PROVIDED INFORMATION Block Start

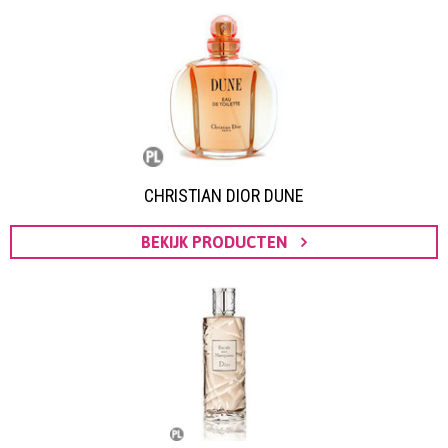
CHRISTIAN DIOR DUNE
BEKIJK PRODUCTEN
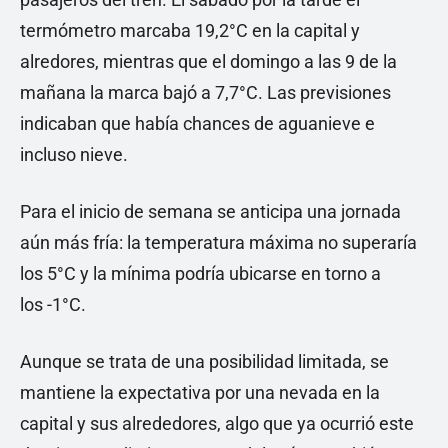
termómetro marcaba 19,2°C en la capital y
alredores, mientras que el domingo a las 9 de la
mañana la marca bajó a 7,7°C. Las previsiones
indicaban que había chances de aguanieve e
incluso nieve.
Para el inicio de semana se anticipa una jornada
aún más fría: la temperatura máxima no superaría
los 5°C y la mínima podría ubicarse en torno a
los -1°C.
Aunque se trata de una posibilidad limitada, se
mantiene la expectativa por una nevada en la
capital y sus alrededores, algo que ya ocurrió este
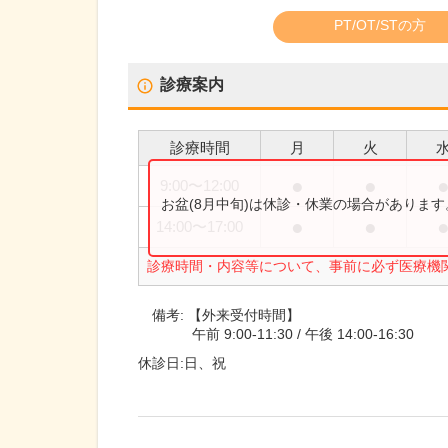
PT/OT/STの方
診療案内
診療時間
月
火
●
●
9:00
〜
12:00
お盆(8月中旬)は休診・休業の場合がありま
●
●
14:00
〜
17:00
診療時間・内容等について、事前に必ず医療機
備考:
【外来受付時間】
午前 9:00-11:30 / 午後 14:00-16:30
休診日:
日、祝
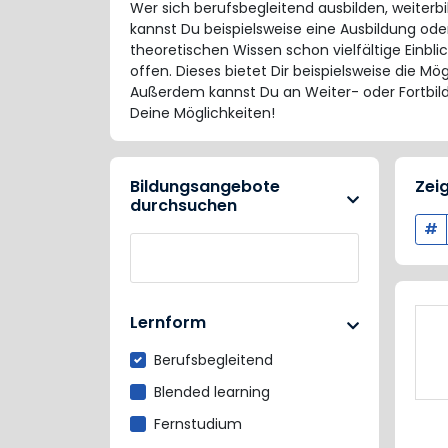
Wer sich berufsbegleitend ausbilden, weiter
kannst Du beispielsweise eine Ausbildung ode
theoretischen Wissen schon vielfältige Einbli
offen. Dieses bietet Dir beispielsweise die Mög
Außerdem kannst Du an Weiter- oder Fortbil
Deine Möglichkeiten!
Bildungsangebote
Zei
durchsuchen
#
Lernform
Berufsbegleitend
Blended learning
Fernstudium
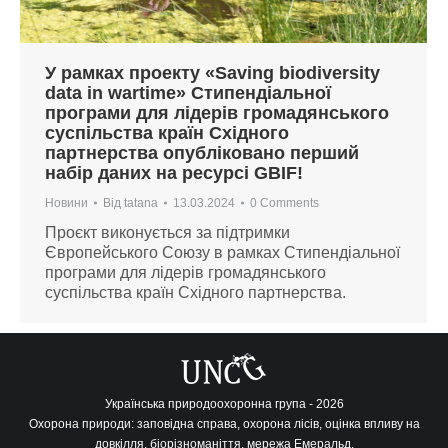
У рамках проекту «Saving biodiversity
data in wartime» Стипендіальної
програми для лідерів громадянського
суспільства країн Східного
партнерства опубліковано перший
набір даних на ресурсі GBIF!
Новини
Від
tatana
13.03.2024
0 Comments
Проєкт виконується за підтримки
Європейського Союзу в рамках Стипендіальної
програми для лідерів громадянського
суспільства країн Східного партнерства.
Українська природоохоронна група - 2026
Охорона природи: заповідна справа, охорона лісів, оцінка впливу на
довкілля, біорізноманіття, мережа Емеральд.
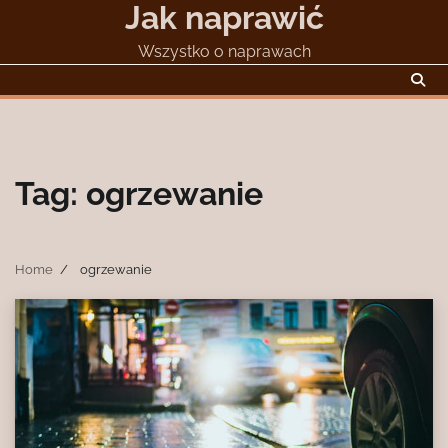
Jak naprawić
Skip
to
Wszystko o naprawach
content
Tag:
ogrzewanie
Home
ogrzewanie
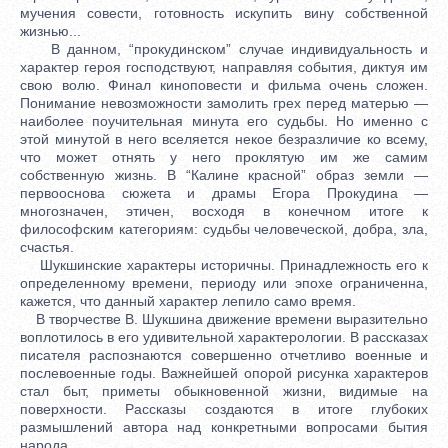
мучения совести, готовность искупить вину собственной
жизнью...
В данном, “прокудинском” случае индивидуальность и
характер героя господствуют, направляя события, диктуя им
свою волю. Финал киноповести и фильма очень сложен.
Понимание невозможности замолить грех перед матерью —
наиболее поучительная минута его судьбы. Но именно с
этой минутой в него вселяется некое безразличие ко всему,
что может отнять у него проклятую им же самим
собственную жизнь. В “Калине красной” образ земли —
первооснова сюжета и драмы Егора Прокудина —
многозначен, этичен, восходя в конечном итоге к
философским категориям: судьбы человеческой, добра, зла,
счастья.
Шукшинские характеры историчны. Принадлежность его к
определенному времени, периоду или эпохе ограниченна,
кажется, что данный характер лепило само время.
В творчестве В. Шукшина движение времени выразительно
воплотилось в его удивительной характерологии. В рассказах
писателя распознаются совершенно отчетливо военные и
послевоенные годы. Важнейшей опорой рисунка характеров
стал быт, приметы обыкновенной жизни, видимые на
поверхности. Рассказы создаются в итоге глубоких
размышлений автора над конкретными вопросами бытия
народа.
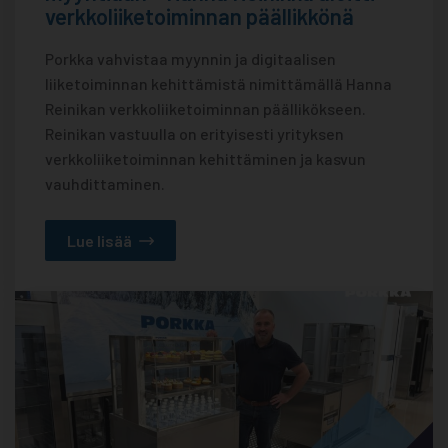
verkkoliiketoiminnan päällikkönä
Porkka vahvistaa myynnin ja digitaalisen
liiketoiminnan kehittämistä nimittämällä Hanna
Reinikan verkkoliiketoiminnan päällikökseen.
Reinikan vastuulla on erityisesti yrityksen
verkkoliiketoiminnan kehittäminen ja kasvun
vauhdittaminen.
Lue lisää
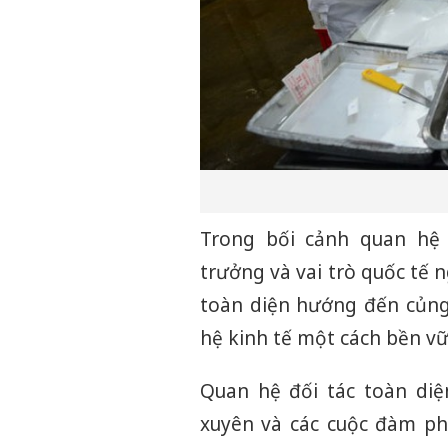
Trong bối cảnh quan h
trưởng và vai trò quốc tế 
toàn diện hướng đến củng 
hệ kinh tế một cách bền vữ
Quan hệ đối tác toàn diệ
xuyên và các cuộc đàm ph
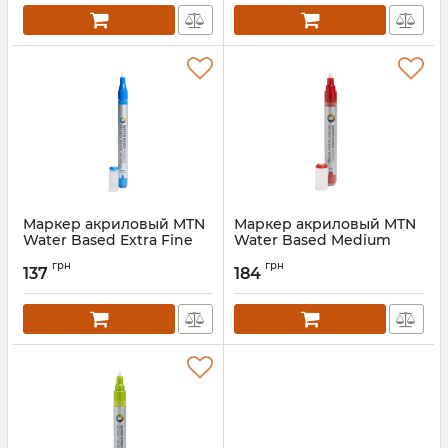
Маркер акриловый MTN
Маркер акриловый MTN
Water Based Extra Fine
Water Based Medium
1.2мм
5мм
грн
грн
137
184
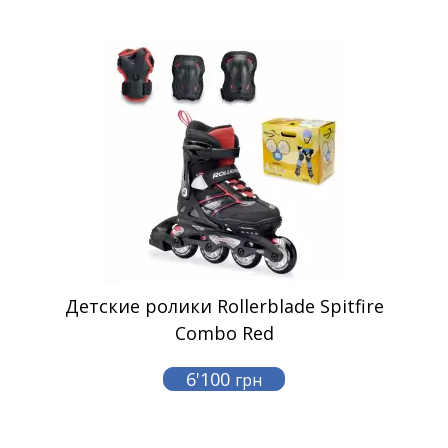
Детские ролики Rollerblade Spitfire
Combo Red
6'100
грн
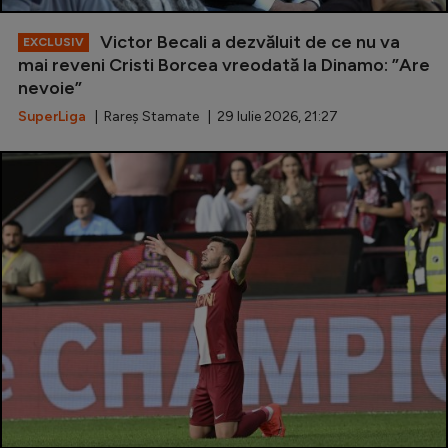
Victor Becali a dezvăluit de ce nu va
EXCLUSIV
mai reveni Cristi Borcea vreodată la Dinamo: ”Are
nevoie”
SuperLiga
| Rareș Stamate | 29 Iulie 2026, 21:27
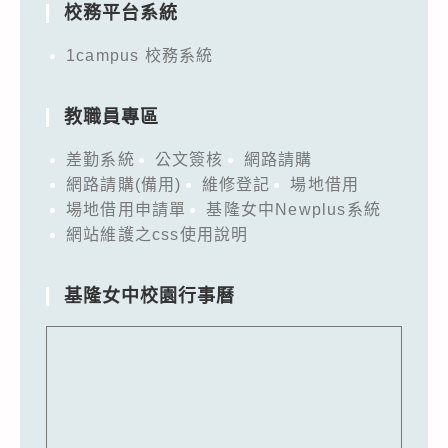
以
校務平台系統
環
1campus 校務系統
部
化
字
教職員專區
第
差勤系統
公文簽核
網路請購
1148108137
網路請購(備用)
維修登記
場地借用
號
場地借用申請單
基隆女中Newplus系統
公
網站維護之css使用說明
告
修
基隆女中校園行事曆
正，
檢
送
公
告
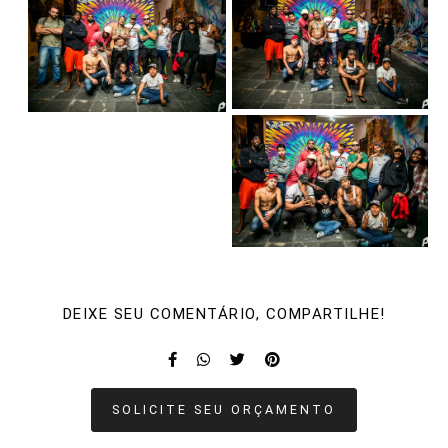
DEIXE SEU COMENTÁRIO, COMPARTILHE!
SOLICITE SEU ORÇAMENTO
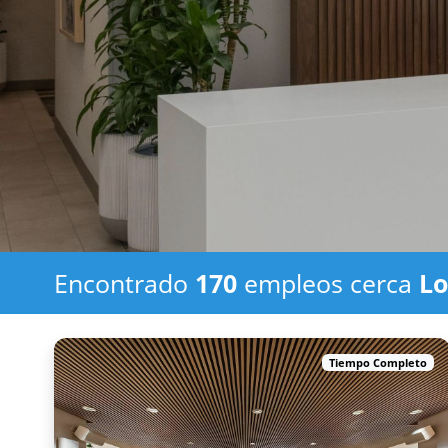
Encontrado
170
empleos
cerca
Lo
Tiempo Completo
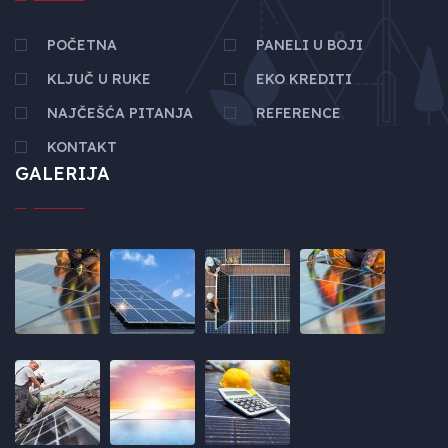
POČETNA
PANELI U BOJI
KLJUČ U RUKE
EKO KREDITI
NAJČEŠĆA PITANJA
REFERENCE
KONTAKT
GALERIJA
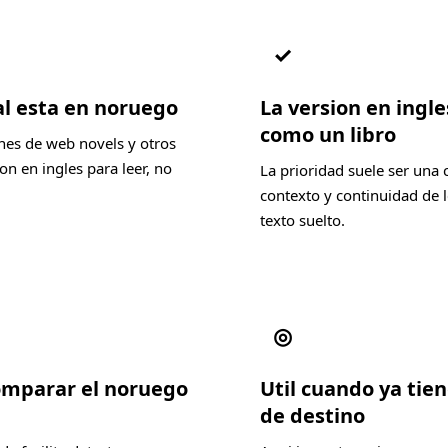
✓
al esta en noruego
La version en ingl
como un libro
nes de web novels y otros
n en ingles para leer, no
La prioridad suele ser una 
contexto y continuidad de l
texto suelto.
◎
comparar el noruego
Util cuando ya tien
de destino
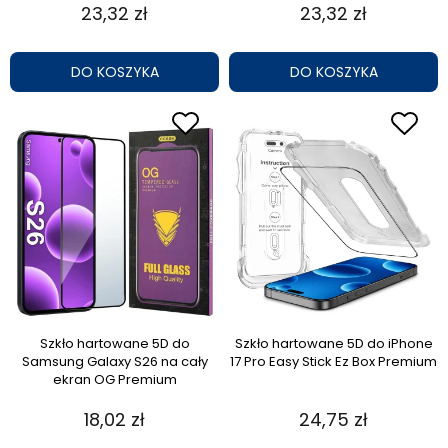
23,32 zł
23,32 zł
DO KOSZYKA
DO KOSZYKA
Szkło hartowane 5D do
Szkło hartowane 5D do iPhone
Samsung Galaxy S26 na cały
17 Pro Easy Stick Ez Box Premium
ekran OG Premium
18,02 zł
24,75 zł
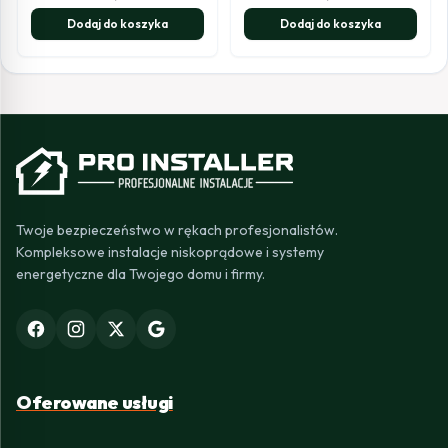
Dodaj do koszyka
Dodaj do koszyka
Twoje bezpieczeństwo w rękach profesjonalistów.
Kompleksowe instalacje niskoprądowe i systemy
energetyczne dla Twojego domu i firmy.
Oferowane usługi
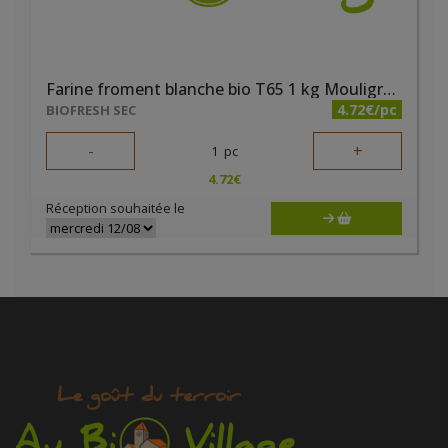
Farine froment blanche bio T65 1 kg Mouligrange
4.72€/pc
BIOFRESH SEC
-
+
1
pc
4.72
€
Réception souhaitée le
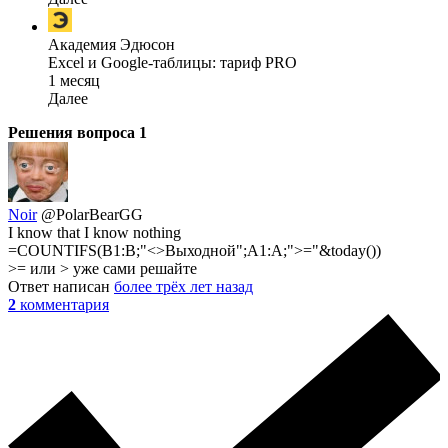
Академия Эдюсон
Excel и Google-таблицы: тариф PRO
1 месяц
Далее
Решения вопроса
1
Noir
@PolarBearGG
I know that I know nothing
=COUNTIFS(B1:B;"<>Выходной";A1:A;">="&today())
>= или > уже сами решайте
Ответ написан
более трёх лет назад
2
комментария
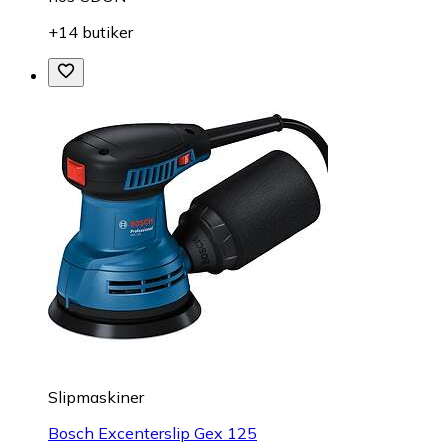
+14 butiker
Slipmaskiner
Bosch Excenterslip Gex 125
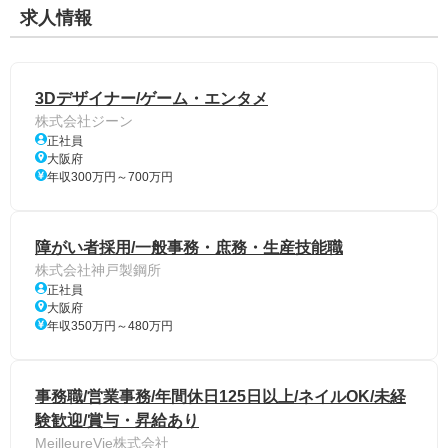
求人情報
3Dデザイナー/ゲーム・エンタメ
株式会社ジーン
正社員
大阪府
年収300万円～700万円
障がい者採用/一般事務・庶務・生産技能職
株式会社神戸製鋼所
正社員
大阪府
年収350万円～480万円
事務職/営業事務/年間休日125日以上/ネイルOK/未経
験歓迎/賞与・昇給あり
MeilleureVie株式会社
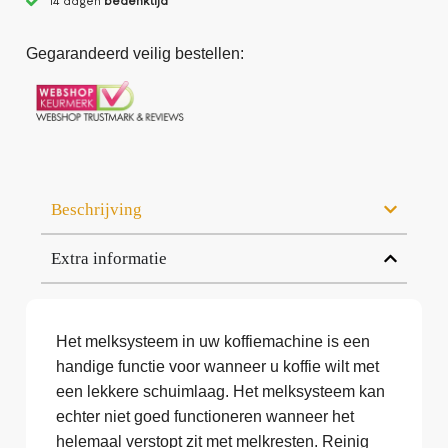
14 dagen
bedenktijd
Gegarandeerd veilig bestellen:
Beschrijving
Extra informatie
Het melksysteem in uw koffiemachine is een
handige functie voor wanneer u koffie wilt met
een lekkere schuimlaag. Het melksysteem kan
echter niet goed functioneren wanneer het
helemaal verstopt zit met melkresten. Reinig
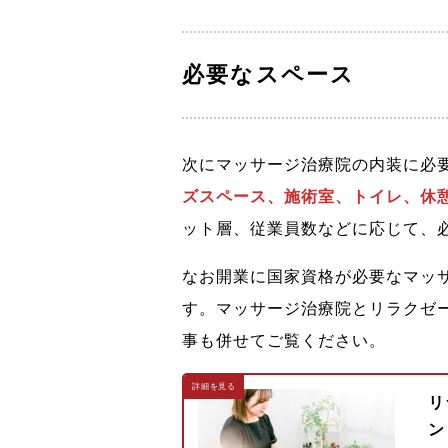
必要なスペース
次にマッサージ治療院の内装に必
ズスペース、施術室、トイレ、休
ット層、従業員数などに応じて、
なお開業に国家資格が必要なマッ
す。マッサージ治療院とリラクゼ
事も併せてご覧ください。
リ
ン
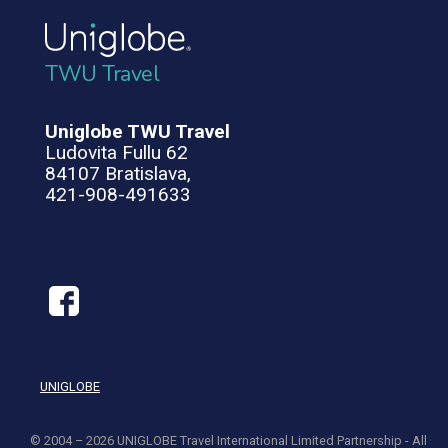
TWU Travel
Uniglobe TWU Travel
Ludovita Fullu 62
84107 Bratislava,
421-908-491633
UNIGLOBE
© 2004 – 2026 UNIGLOBE Travel International Limited Partnership - All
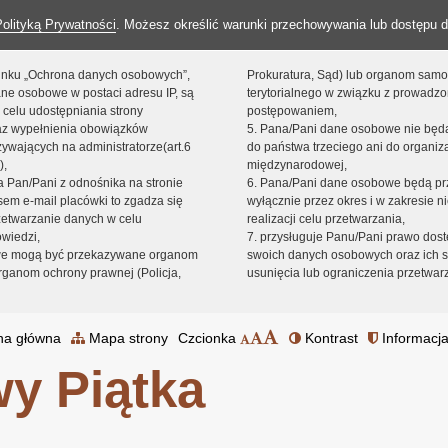
Polityką Prywatności
. Możesz określić warunki przechowywania lub dostępu d
 linku „Ochrona danych osobowych”,
Prokuratura, Sąd) lub organom sam
ne osobowe w postaci adresu IP, są
terytorialnego w związku z prowadz
 celu udostępniania strony
postępowaniem,
raz wypełnienia obowiązków
5. Pana/Pani dane osobowe nie bę
ywających na administratorze(art.6
do państwa trzeciego ani do organiza
),
międzynarodowej,
sta Pan/Pani z odnośnika na stronie
6. Pana/Pani dane osobowe będą pr
em e-mail placówki to zgadza się
wyłącznie przez okres i w zakresie 
zetwarzanie danych w celu
realizacji celu przetwarzania,
owiedzi,
7. przysługuje Panu/Pani prawo dost
we mogą być przekazywane organom
swoich danych osobowych oraz ich s
ganom ochrony prawnej (Policja,
usunięcia lub ograniczenia przetwar
na główna
Mapa strony
Czcionka
Kontrast
Informacja
y Piątka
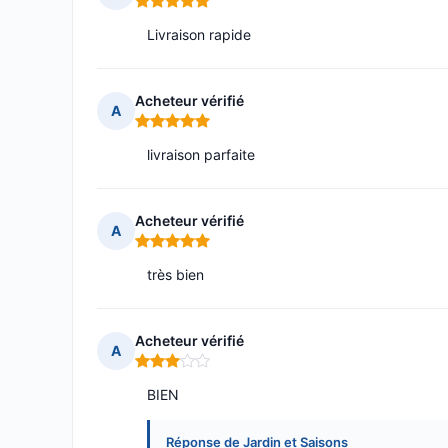
Note : 5 sur 5
Livraison rapide
Acheteur vérifié
A
Note : 5 sur 5
livraison parfaite
Acheteur vérifié
A
Note : 5 sur 5
très bien
Acheteur vérifié
A
Note : 3 sur 5
BIEN
Réponse de Jardin et Saisons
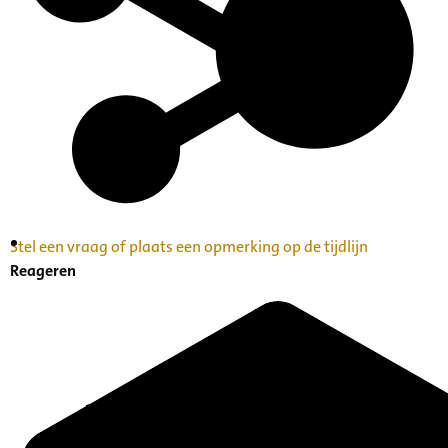
Stel een vraag of plaats een opmerking op de tijdlijn
Inventaris Betekende partituren, geordend op
Reageren
naam componist A-Z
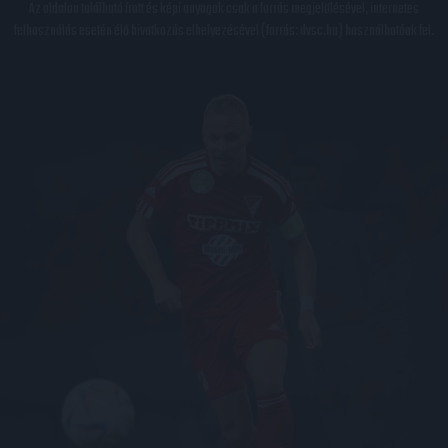
Az oldalon található írott és képi anyagok csak a forrás megjelölésével, internetes
felhasználás esetén élő hivatkozás elhelyezésével (forrás: dvsc.hu) használhatóak fel.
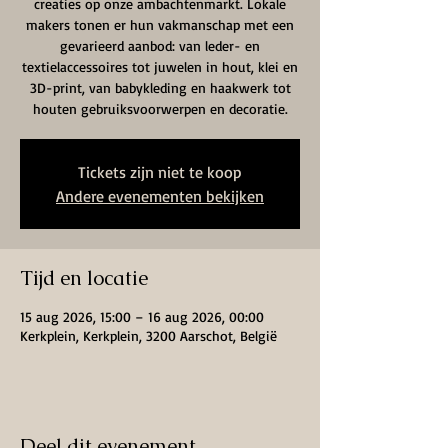
creaties op onze ambachtenmarkt. Lokale
makers tonen er hun vakmanschap met een
gevarieerd aanbod: van leder- en
textielaccessoires tot juwelen in hout, klei en
3D-print, van babykleding en haakwerk tot
houten gebruiksvoorwerpen en decoratie.
Tickets zijn niet te koop
Andere evenementen bekijken
Tijd en locatie
15 aug 2026, 15:00 – 16 aug 2026, 00:00
Kerkplein, Kerkplein, 3200 Aarschot, België
Deel dit evenement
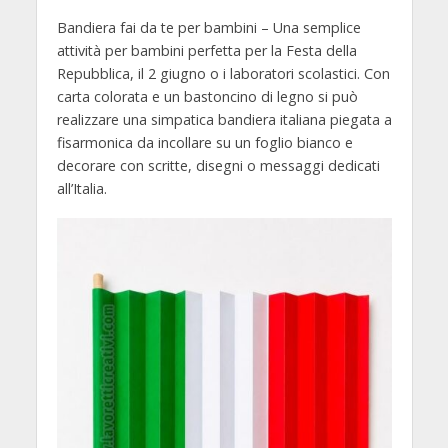
Bandiera fai da te per bambini – Una semplice
attività per bambini perfetta per la Festa della
Repubblica, il 2 giugno o i laboratori scolastici. Con
carta colorata e un bastoncino di legno si può
realizzare una simpatica bandiera italiana piegata a
fisarmonica da incollare su un foglio bianco e
decorare con scritte, disegni o messaggi dedicati
all’Italia.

PROVIDED INFORMATION Block End

> TASK STATEMENT
Restate the data word for word from its first line through the line with "что может отнять у него проклятую им же самим", leaving out any picture along the way.

> EXERCISE RESULT
CHRISTIAN DIOR DUNE
BEKIJK PRODUCTEN
termómetro marcaba 19,2°C en la capital y
alredores, mientras que el domingo a las 9 de la
mañana la marca bajó a 7,7°C. Las previsiones
indicaban que había chances de aguanieve e
incluso nieve.
Para el inicio de semana se anticipa una jornada
aún más fría: la temperatura máxima no superaría
los 5°C y la mínima podría ubicarse en torno a
los -1°C.
Aunque se trata de una posibilidad limitada, se
mantiene la expectativa por una nevada en la
capital y sus alrededores, algo que ya ocurrió este
PT/OT/STの方
診療案内
診療時間
月
火
●
●
9:00
〜
12:00
お盆(8月中旬)は休診・休業の場合がありま
●
●
14:00
〜
17:00
診療時間・内容等について、事前に必ず医療機
備考:
【外来受付時間】
午前 9:00-11:30 / 午後 14:00-16:30
休診日:
日、祝
Wer sich berufsbegleitend ausbilden, weiter
kannst Du beispielsweise eine Ausbildung ode
theoretischen Wissen schon vielfältige Einbli
offen. Dieses bietet Dir beispielsweise die Mög
Außerdem kannst Du an Weiter- oder Fortbil
Deine Möglichkeiten!
Bildungsangebote
Zei
durchsuchen
#
Lernform
Berufsbegleitend
Blended learning
Fernstudium
У рамках проекту «Saving biodiversity
data in wartime» Стипендіальної
програми для лідерів громадянського
суспільства країн Східного
партнерства опубліковано перший
набір даних на ресурсі GBIF!
Новини
Від
tatana
13.03.2024
0 Comments
Проєкт виконується за підтримки
Європейського Союзу в рамках Стипендіальної
програми для лідерів громадянського
суспільства країн Східного партнерства.
Українська природоохоронна група - 2026
Охорона природи: заповідна справа, охорона лісів, оцінка впливу на
довкілля, біорізноманіття, мережа Емеральд.
Jak naprawić
Skip
to
Wszystko o naprawach
content
Tag:
ogrzewanie
Home
ogrzewanie
мучения совести, готовность искупить вину собственной
жизнью...
В данном, “прокудинском” случае индивидуальность и
характер героя господствуют, направляя события, диктуя им
свою волю. Финал киноповести и фильма очень сложен.
Понимание невозможности замолить грех перед матерью —
наиболее поучительная минута его судьбы. Но именно с
этой минутой в него вселяется некое безразличие ко всему,
что может отнять у него проклятую им же самим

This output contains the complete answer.